Özellikle erkek kedilerde görülen idrar yolu problemlerinin kısırlaştırma sonrasında ortaya çıkma olasılığı yüksektir. Bu durum yine kısırlaştırma sonrası beslenme hataları sonucu gelişebilmektedir. Kısırlaştırma sonrası yedirdiğimiz mamanın içeriğindeki mineraller, proteinler, yağlar ve karbonhidratlar mutlaka dengeli olmak zorundadır. Yukarıda bahsettiğimiz hastalıkların yaşanmaması için ve de minik dostumuz ile daha uzun yıllar birlikte olabilmek için mutlaka profesyonel bir biçimde beslememiz gerekmektedir.
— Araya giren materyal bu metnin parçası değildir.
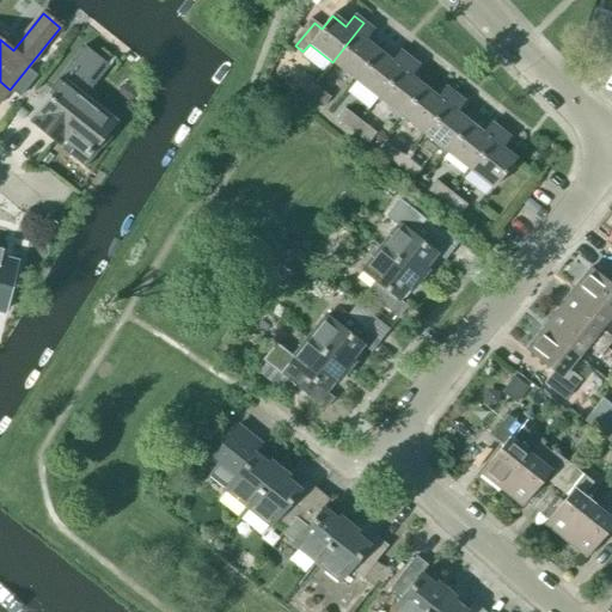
[(355,80),(378,51),(365,41),(373,30),(363,23),(332,62),(355,80)]
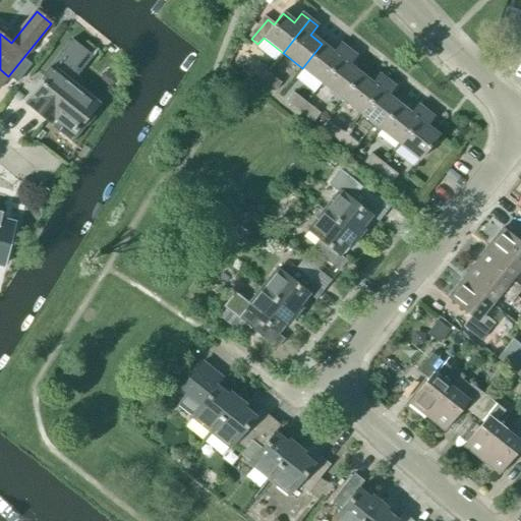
[(45,83),(33,99),(30,106),(50,123),(55,116),(64,123),(57,132),(73,145),(89,126),(83,122),(97,106),(71,84),(77,77),(70,71),(82,55),(67,44),(40,79),(45,83)]
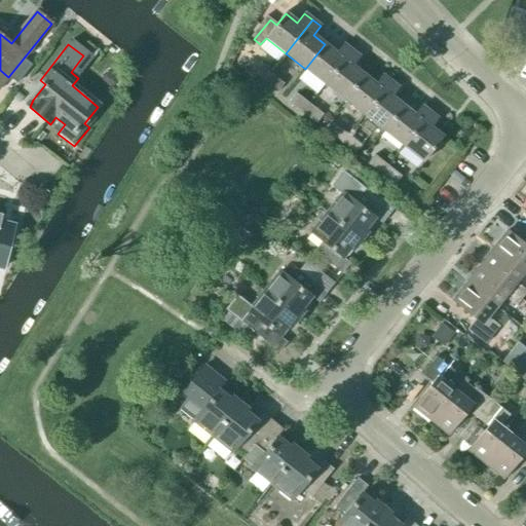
[(325,84),(351,50),(343,44),(336,53),(325,44),(305,69),(325,84)]
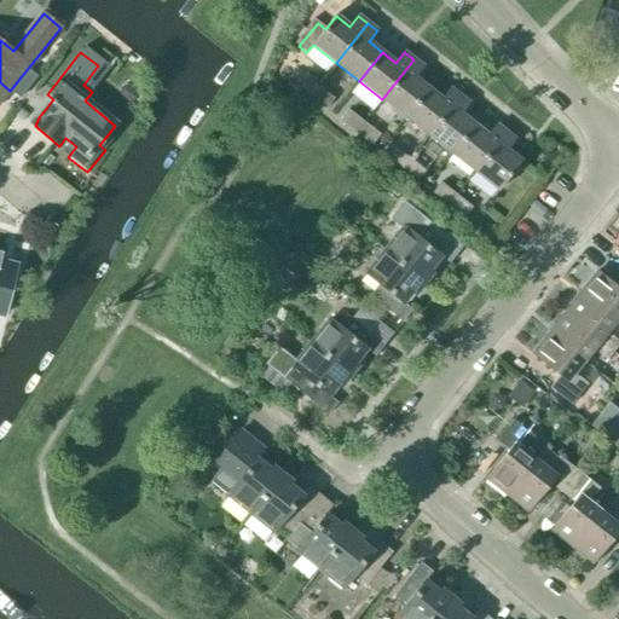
[(405,117),(428,88),(415,77),(423,67),(414,59),(382,99),(405,117)]
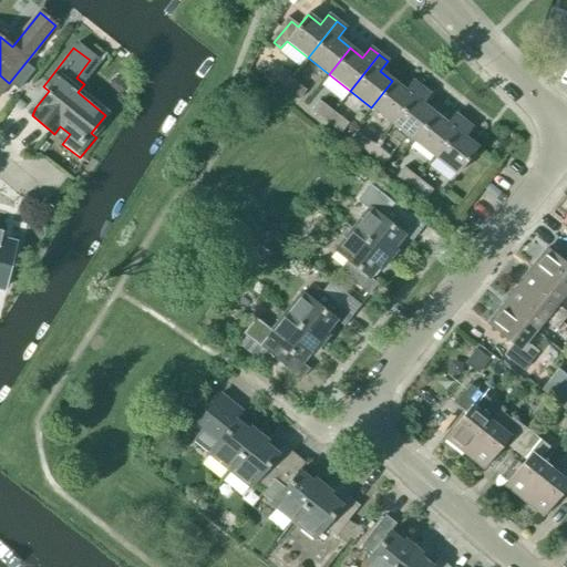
[(284,89),(291,79),(277,68),(269,78),(284,89)]
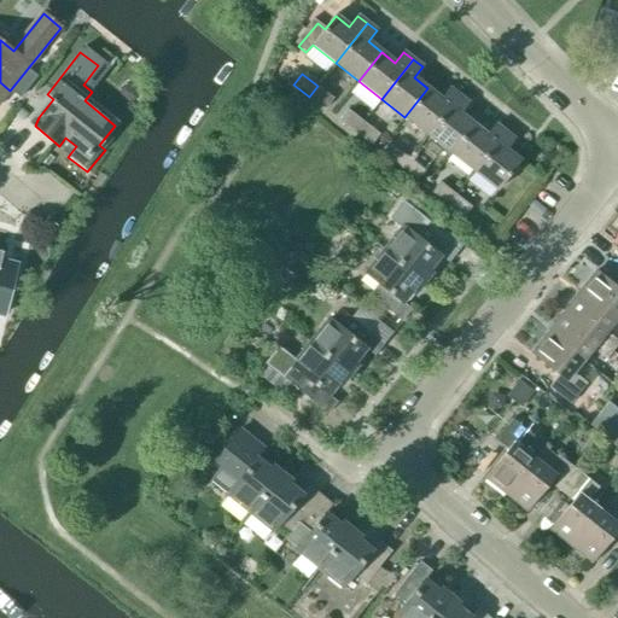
[(318,86),(309,97),(325,110),(333,99),(318,86)]
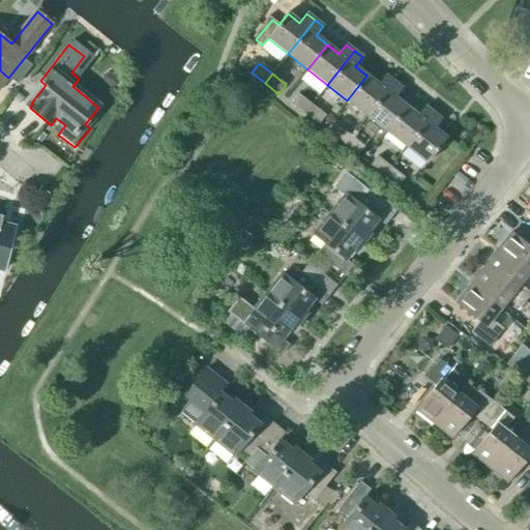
[(366,116),(393,82),(385,76),(378,85),(366,76),(347,100),(366,116)]
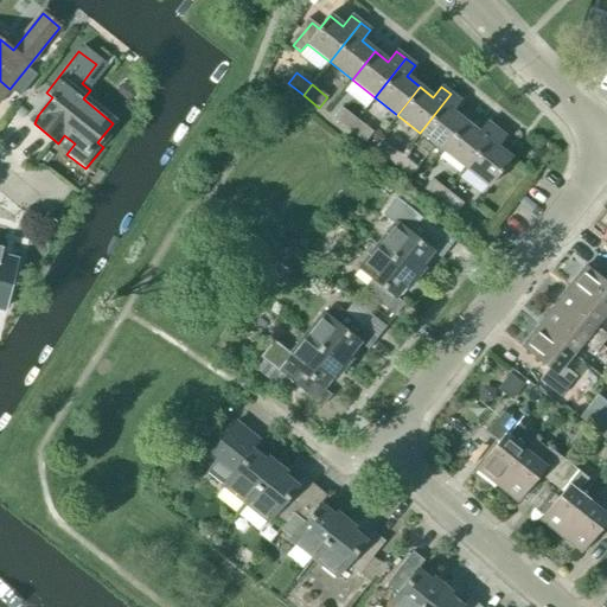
[(442,151),(465,122),(452,112),(460,101),(451,94),(420,133),(442,151)]
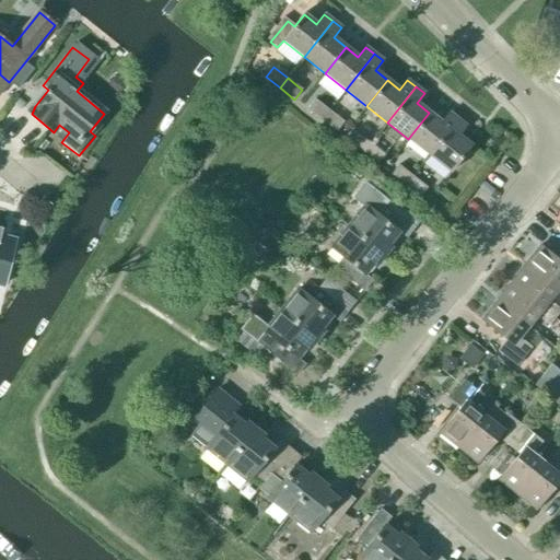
[(322,120),(329,111),(315,100),(307,109),(322,120)]
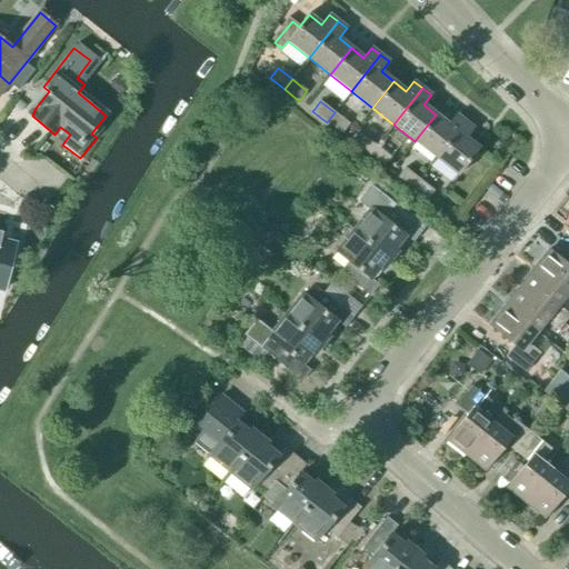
[(335,112),(327,122),(342,133),(350,123),(335,112)]
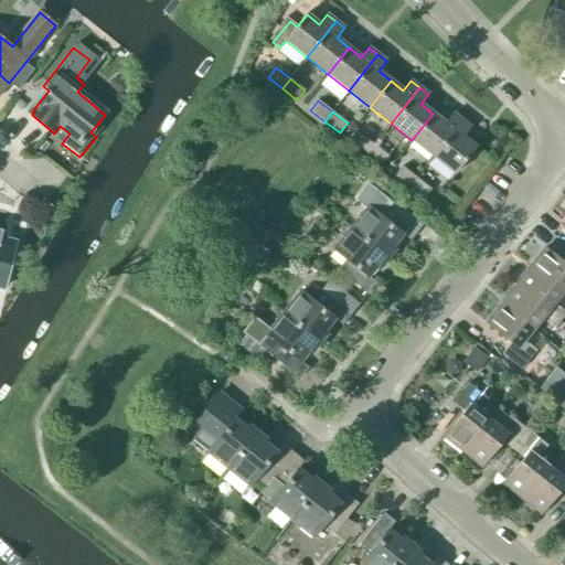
[(433,157),(461,120),(454,114),(446,124),(433,114),(412,140),(433,157)]
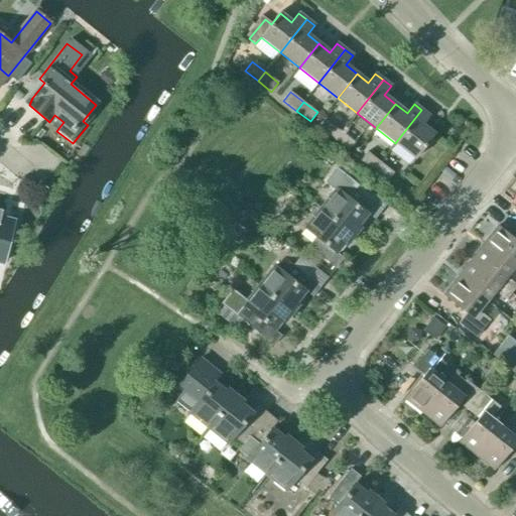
[(421,110),(395,143),(415,159),(434,134),(422,125),(429,116),(421,110)]
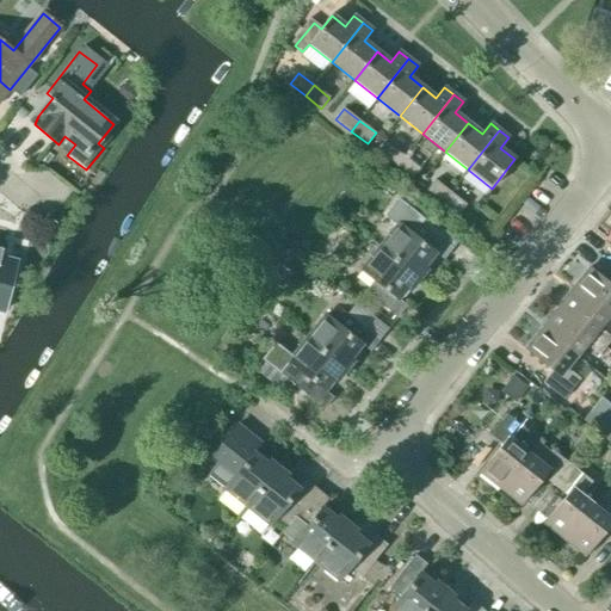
[(396,167),(405,156),(389,144),(381,155),(396,167)]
İlk olarak alışkanlıklarımızı yavaş yavaş terk etmeliyiz.
Profesyonel mamalar biraz daha maliyetli olabilmektedir ancak miktarında ve uygun öğün aralıklarında verildikleri takdirde mama kaynaklı bir problem yaşama olasılığı minimuma inmiş olacaktır. Gün içinde sürekli evde isek bir günde yemesi gereken miktarı 3 eşit parçada verebiliriz. Çalışıyorsak eğer iki eşit parçada vermeliyiz. Mutlaka minik dostumuza yemesi için süre veriniz. Mesela 30-45 dk. Yemediyse mutlaka önünden mama tabağını almalıyız.
Daima içilebilir temiz bir su 24 saat su kabında olmalı. Hareket etmesini sağlamalıyız, özellikle kısırlaştırma sonrası oyunlara devam etmeliyiz ve en önemlisi kısırlaştırılmış kedilere uygun bir mamaya geçmeliyiz. Gün içerisinde sofradan ödül vs verdiğinizde verilecek olan günlük mama miktarını azaltınız.